Despite the challenges ahead, Kloza attributes OPEC+ ability to cut production and their motivation for doing so, indicating that the impact of this move will be significant in the coming months.
In a surprise move, OPEC+, a cartel of major oil-producing nations, announced plans to slash its collective oil output by over 1.6 million barrels per day starting in May. This reduction will have a ripple effect on global energy markets and ultimately lead to higher gas prices at the pump.
The news has sent shockwaves through the market, with Brent crude futures jumping 6% and US benchmark WTI skyrocketing 5%. Gasoline futures are also expected to rise as OPEC+ cuts begin to be passed down the supply chain. This will result in an immediate increase of around 8 cents per gallon or 3% for RBOB, the most closely watched wholesale gasoline price.
Energy expert Tom Kloza from OPIS, which tracks gas prices for AAA, warns that this move by OPEC+ could "reawaken the inflation monster" and is likely to shock the White House. According to Kloza, US gas prices are expected to surge to around $3.80-$3.90 per gallon in relatively short order, up from the current national average of $3.51.
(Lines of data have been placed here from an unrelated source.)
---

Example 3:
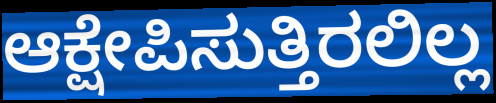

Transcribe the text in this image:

ಆಕ್ಷೇಪಿಸುತ್ತಿರಲಿಲ್ಲ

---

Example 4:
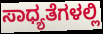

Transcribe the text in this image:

ಸಾಧ್ಯತೆಗಳಲ್ಲಿ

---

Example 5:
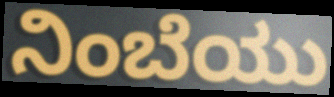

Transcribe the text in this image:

ನಿಂಬೆಯು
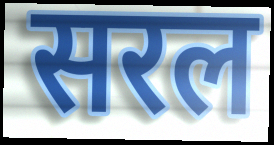
सरल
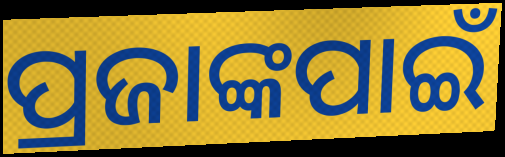
ପ୍ରଜାଙ୍କପାଇଁ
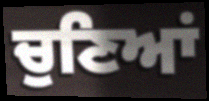
ਚੁਣਿਆਂ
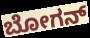
ಬೋಗನ್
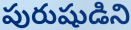
పురుషుడిని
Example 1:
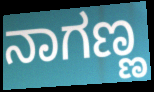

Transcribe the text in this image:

ನಾಗಣ್ಣ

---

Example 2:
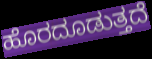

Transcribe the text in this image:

ಹೊರದೂಡುತ್ತದೆ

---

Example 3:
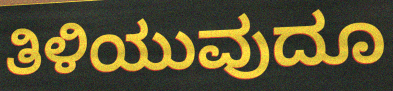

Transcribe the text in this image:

ತಿಳಿಯುವುದೂ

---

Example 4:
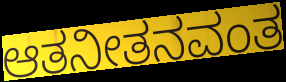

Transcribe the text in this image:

ಆತನೀತನವಂತ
The move by OPEC+ will also have a significant impact on the global energy landscape, particularly given the recent disruptions to energy markets caused by Russia's invasion of Ukraine. Kloza notes that while US gas prices were just below pre-pandemic levels in February 2022, this latest development suggests that prices could potentially reach record highs.
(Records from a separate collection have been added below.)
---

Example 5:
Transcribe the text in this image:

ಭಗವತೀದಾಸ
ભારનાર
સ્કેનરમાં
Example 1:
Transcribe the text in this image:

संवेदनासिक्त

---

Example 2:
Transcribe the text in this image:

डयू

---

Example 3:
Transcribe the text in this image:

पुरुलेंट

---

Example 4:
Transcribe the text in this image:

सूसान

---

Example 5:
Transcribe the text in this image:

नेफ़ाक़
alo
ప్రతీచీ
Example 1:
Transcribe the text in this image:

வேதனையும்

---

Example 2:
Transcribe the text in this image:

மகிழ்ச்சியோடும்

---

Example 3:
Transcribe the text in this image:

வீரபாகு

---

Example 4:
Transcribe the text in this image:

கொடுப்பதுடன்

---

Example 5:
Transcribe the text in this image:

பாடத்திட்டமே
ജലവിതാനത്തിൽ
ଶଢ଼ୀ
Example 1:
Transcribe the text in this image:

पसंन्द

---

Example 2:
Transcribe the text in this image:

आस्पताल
However, Kloza remains cautious, suggesting that prices will not rise as high as they did during the pandemic peak of $5 per gallon. Instead, he predicts prices may stabilize at around $3.50-$4.00 per gallon before potentially rising again if there are any further disruptions to energy production, such as a hurricane affecting the Gulf Coast.
Despite the challenges ahead, Kloza attributes OPEC+ ability to cut production and their motivation for doing so, indicating that the impact of this move will be significant in the coming months.